**SOURCE MATERIAL**
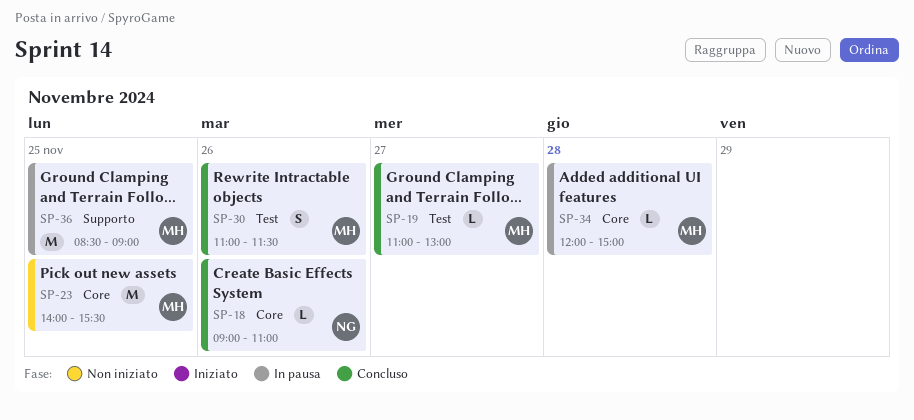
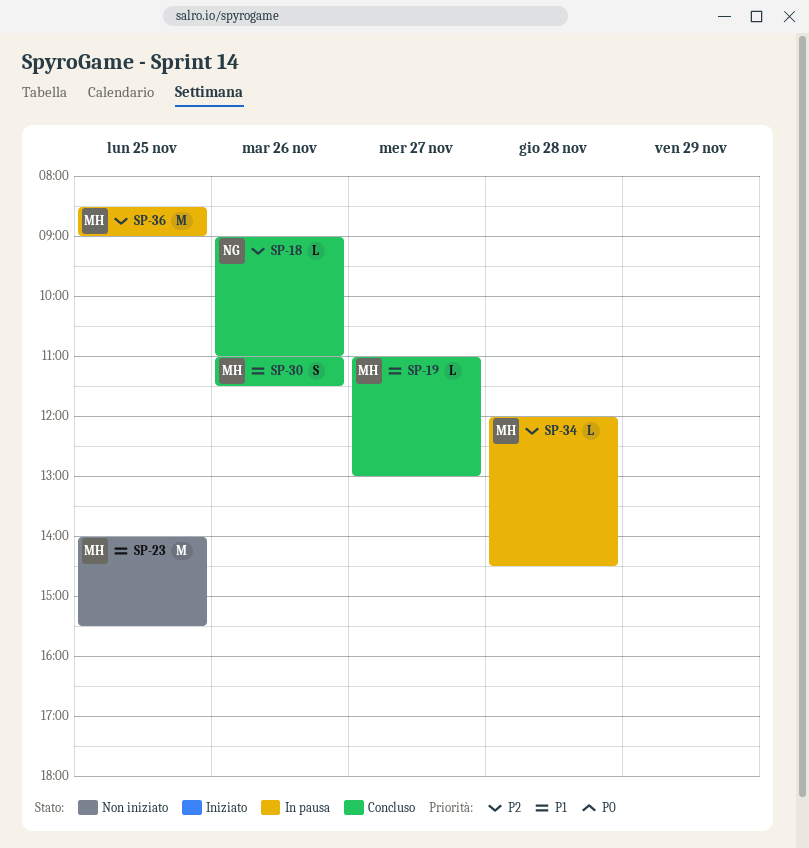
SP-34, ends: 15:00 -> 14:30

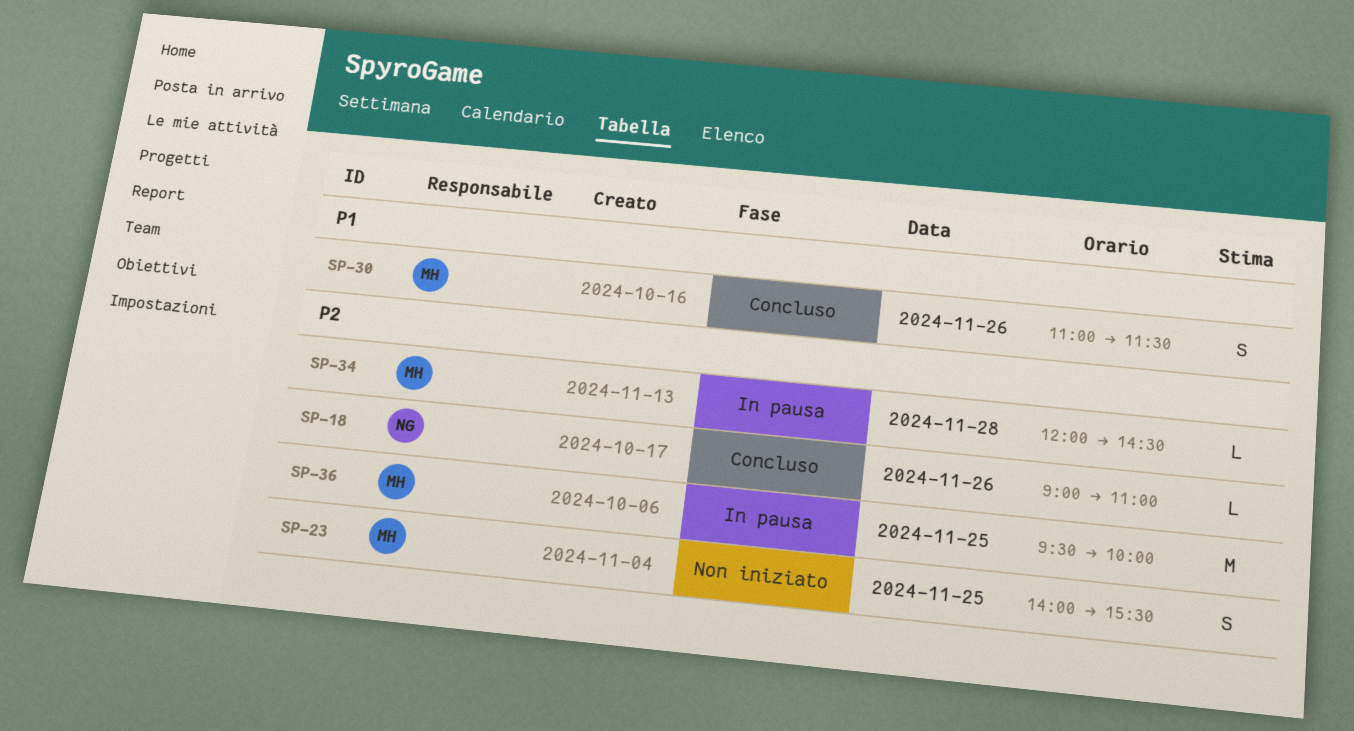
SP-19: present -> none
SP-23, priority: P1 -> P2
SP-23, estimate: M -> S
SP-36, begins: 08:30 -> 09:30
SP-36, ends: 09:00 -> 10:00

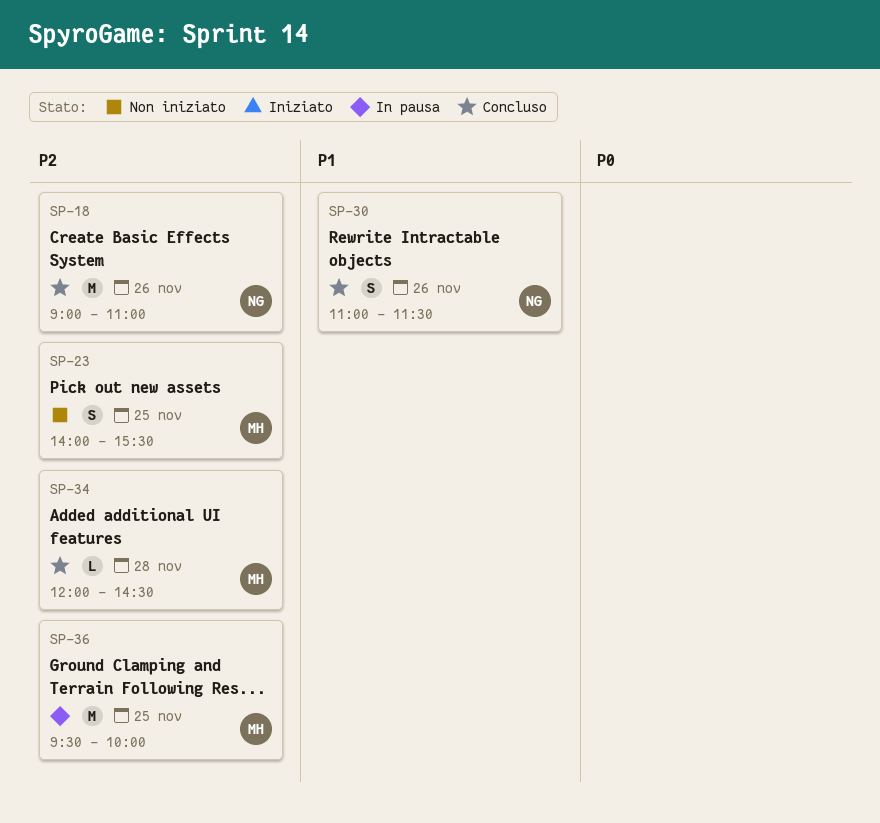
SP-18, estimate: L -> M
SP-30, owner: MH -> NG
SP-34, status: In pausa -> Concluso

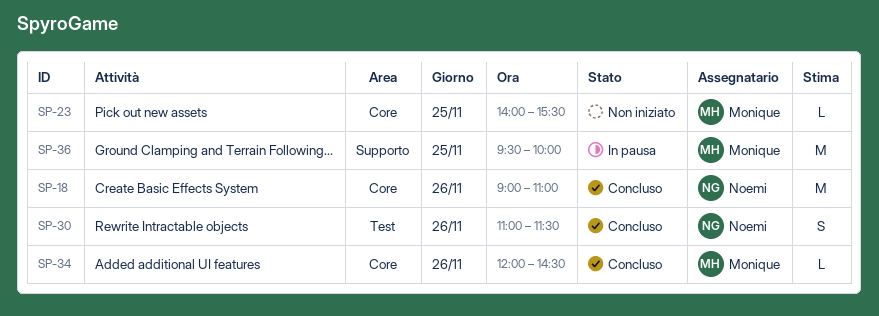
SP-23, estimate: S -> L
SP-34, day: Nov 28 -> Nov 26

**DIRECTIONS**
Restate every line above exactly, omitting images.

**ANSWER TO THIS PROBLEM**
SP-34, ends: 15:00 -> 14:30

SP-19: present -> none
SP-23, priority: P1 -> P2
SP-23, estimate: M -> S
SP-36, begins: 08:30 -> 09:30
SP-36, ends: 09:00 -> 10:00

SP-18, estimate: L -> M
SP-30, owner: MH -> NG
SP-34, status: In pausa -> Concluso

SP-23, estimate: S -> L
SP-34, day: Nov 28 -> Nov 26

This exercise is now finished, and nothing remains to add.